Instructions to follow -> Reproduce the records verbatim, from the very beginning through the line that contains "flask run --port=5001", including that line.
**********
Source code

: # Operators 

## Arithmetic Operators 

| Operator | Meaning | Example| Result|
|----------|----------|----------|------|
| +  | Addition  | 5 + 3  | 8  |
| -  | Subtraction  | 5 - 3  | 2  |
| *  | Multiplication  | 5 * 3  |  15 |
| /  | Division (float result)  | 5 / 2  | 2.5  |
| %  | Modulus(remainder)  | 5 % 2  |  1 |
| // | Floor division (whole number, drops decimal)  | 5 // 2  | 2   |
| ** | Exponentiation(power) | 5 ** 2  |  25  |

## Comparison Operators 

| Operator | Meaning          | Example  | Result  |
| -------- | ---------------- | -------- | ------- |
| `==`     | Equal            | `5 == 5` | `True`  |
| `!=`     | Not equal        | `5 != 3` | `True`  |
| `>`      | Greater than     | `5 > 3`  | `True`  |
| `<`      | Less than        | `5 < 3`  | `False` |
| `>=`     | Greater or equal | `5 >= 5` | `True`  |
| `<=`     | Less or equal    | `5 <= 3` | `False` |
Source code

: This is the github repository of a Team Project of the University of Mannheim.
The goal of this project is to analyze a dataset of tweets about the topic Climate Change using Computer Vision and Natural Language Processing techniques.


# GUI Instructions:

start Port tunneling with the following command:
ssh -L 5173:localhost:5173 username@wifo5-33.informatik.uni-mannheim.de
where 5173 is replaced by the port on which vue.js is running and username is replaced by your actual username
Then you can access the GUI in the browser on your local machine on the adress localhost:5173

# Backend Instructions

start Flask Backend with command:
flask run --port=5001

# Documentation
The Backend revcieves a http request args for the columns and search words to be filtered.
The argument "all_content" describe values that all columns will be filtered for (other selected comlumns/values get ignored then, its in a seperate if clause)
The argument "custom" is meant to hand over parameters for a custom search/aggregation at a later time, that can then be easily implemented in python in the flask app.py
**********
Output for this exercise ->
Source code

: # Operators 

## Arithmetic Operators 

| Operator | Meaning | Example| Result|
|----------|----------|----------|------|
| +  | Addition  | 5 + 3  | 8  |
| -  | Subtraction  | 5 - 3  | 2  |
| *  | Multiplication  | 5 * 3  |  15 |
| /  | Division (float result)  | 5 / 2  | 2.5  |
| %  | Modulus(remainder)  | 5 % 2  |  1 |
| // | Floor division (whole number, drops decimal)  | 5 // 2  | 2   |
| ** | Exponentiation(power) | 5 ** 2  |  25  |

## Comparison Operators 

| Operator | Meaning          | Example  | Result  |
| -------- | ---------------- | -------- | ------- |
| `==`     | Equal            | `5 == 5` | `True`  |
| `!=`     | Not equal        | `5 != 3` | `True`  |
| `>`      | Greater than     | `5 > 3`  | `True`  |
| `<`      | Less than        | `5 < 3`  | `False` |
| `>=`     | Greater or equal | `5 >= 5` | `True`  |
| `<=`     | Less or equal    | `5 <= 3` | `False` |
Source code

: This is the github repository of a Team Project of the University of Mannheim.
The goal of this project is to analyze a dataset of tweets about the topic Climate Change using Computer Vision and Natural Language Processing techniques.


# GUI Instructions:

start Port tunneling with the following command:
ssh -L 5173:localhost:5173 username@wifo5-33.informatik.uni-mannheim.de
where 5173 is replaced by the port on which vue.js is running and username is replaced by your actual username
Then you can access the GUI in the browser on your local machine on the adress localhost:5173

# Backend Instructions

start Flask Backend with command:
flask run --port=5001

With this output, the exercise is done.